In contrast, we can see that there are only 143 characters employing the “horse” radical in the twentieth century dictionary 《辞海》[Ci Hai] (Sea of Words), and fewer than 80 such in the contemporary 《现代汉语词典》[Xiandai Hanyu Cidian] (Dictionary of modern Chinese Words) and the 《新华字典》[Xinhua Zidian] (Xinhui Dictionary), from which we may conclude that the majority of the 47,035 characters in 《康熙字典》[Kangxi Zidian] are now dead ones.

(4) Special characters for words in dialects, colloquialisms, proper names of people and places, as well as many special words used for scientific and technological terminology all add to the number of Chinese characters. For example, 武则天[Wu Zetian], a  well-known empress of the Tang Dynasty, herself coined nineteen Chinese characters, including the character 曌[zhào], indicating that the sun and moon are shining in the heavens, which she used as her own name.
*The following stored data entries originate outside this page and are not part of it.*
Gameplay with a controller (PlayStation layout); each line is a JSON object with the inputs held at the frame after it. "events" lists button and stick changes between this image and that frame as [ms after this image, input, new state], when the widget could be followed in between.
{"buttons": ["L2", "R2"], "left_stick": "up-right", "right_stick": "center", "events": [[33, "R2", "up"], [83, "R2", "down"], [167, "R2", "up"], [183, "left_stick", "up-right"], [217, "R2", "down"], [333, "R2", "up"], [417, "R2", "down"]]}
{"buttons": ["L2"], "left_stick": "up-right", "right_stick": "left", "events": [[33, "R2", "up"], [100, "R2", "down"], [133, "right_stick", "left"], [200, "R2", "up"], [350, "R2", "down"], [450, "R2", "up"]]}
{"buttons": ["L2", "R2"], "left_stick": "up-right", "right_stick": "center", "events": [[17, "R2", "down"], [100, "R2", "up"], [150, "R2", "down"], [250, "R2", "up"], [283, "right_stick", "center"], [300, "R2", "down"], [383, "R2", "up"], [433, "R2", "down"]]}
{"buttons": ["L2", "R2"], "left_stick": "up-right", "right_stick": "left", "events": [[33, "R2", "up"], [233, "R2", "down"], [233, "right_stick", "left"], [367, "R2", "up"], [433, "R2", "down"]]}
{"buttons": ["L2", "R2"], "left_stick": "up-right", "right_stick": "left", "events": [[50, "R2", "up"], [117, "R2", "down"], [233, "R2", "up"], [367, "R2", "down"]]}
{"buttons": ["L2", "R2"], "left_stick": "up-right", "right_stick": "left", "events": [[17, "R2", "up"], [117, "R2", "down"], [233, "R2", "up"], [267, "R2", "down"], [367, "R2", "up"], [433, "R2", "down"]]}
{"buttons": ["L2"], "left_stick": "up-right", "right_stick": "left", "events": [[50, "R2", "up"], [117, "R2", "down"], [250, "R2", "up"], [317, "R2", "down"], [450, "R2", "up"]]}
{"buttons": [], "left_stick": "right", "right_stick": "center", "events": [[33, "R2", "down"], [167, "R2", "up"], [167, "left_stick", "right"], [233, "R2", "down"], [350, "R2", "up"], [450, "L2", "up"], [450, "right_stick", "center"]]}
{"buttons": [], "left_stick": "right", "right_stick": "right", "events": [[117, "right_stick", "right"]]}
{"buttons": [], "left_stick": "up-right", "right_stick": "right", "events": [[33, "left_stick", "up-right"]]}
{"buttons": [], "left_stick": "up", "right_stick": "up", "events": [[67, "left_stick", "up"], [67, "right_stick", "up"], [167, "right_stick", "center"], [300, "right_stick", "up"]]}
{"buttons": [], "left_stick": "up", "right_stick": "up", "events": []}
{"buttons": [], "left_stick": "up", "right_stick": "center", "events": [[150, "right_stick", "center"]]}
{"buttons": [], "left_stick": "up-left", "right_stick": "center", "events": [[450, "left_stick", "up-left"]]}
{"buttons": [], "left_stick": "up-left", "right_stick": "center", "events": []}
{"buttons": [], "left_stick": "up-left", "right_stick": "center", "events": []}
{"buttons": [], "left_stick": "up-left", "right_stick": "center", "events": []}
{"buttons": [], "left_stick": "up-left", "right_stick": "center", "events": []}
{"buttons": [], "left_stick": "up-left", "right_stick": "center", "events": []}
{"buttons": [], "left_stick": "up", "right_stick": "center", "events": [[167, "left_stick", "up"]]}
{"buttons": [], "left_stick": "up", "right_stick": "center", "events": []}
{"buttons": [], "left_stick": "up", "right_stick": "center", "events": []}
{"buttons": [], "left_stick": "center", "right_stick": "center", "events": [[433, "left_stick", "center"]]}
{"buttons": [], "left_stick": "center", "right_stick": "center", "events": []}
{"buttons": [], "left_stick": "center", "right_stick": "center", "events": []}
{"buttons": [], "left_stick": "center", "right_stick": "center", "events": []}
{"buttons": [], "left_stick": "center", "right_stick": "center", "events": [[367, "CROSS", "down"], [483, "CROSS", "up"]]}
Modern chemists have also coined quite a few new characters for the newly discovered Chemical elements, such as 铜[tóng] for actinium, 镅[méi] for americium, 镧[lán] for lanthanum, etc.

The approximate figure of 100,000 characters mentioned earlier is simply the aggregate of all the characters which have ever appeared from past to present. Such a figure is not very meaningful in terms of its practical value. First, the alternate forms should be excluded from calculation, as they are merely variant ways of writing the same characters. Second, the large number of “dead” characters should also be excluded as those characters have become useless now. If these two types of characters are excluded, then the remainder of Chinese characters totals only between ten and twenty thousand. For example, the contemporary dictionary 辞海[Ci Hai] contains 14,872 characters, which still includes a number of variant forms and dead characters. Thus we may say that the number of Chinese characters of practical value today is between ten and twenty thousand.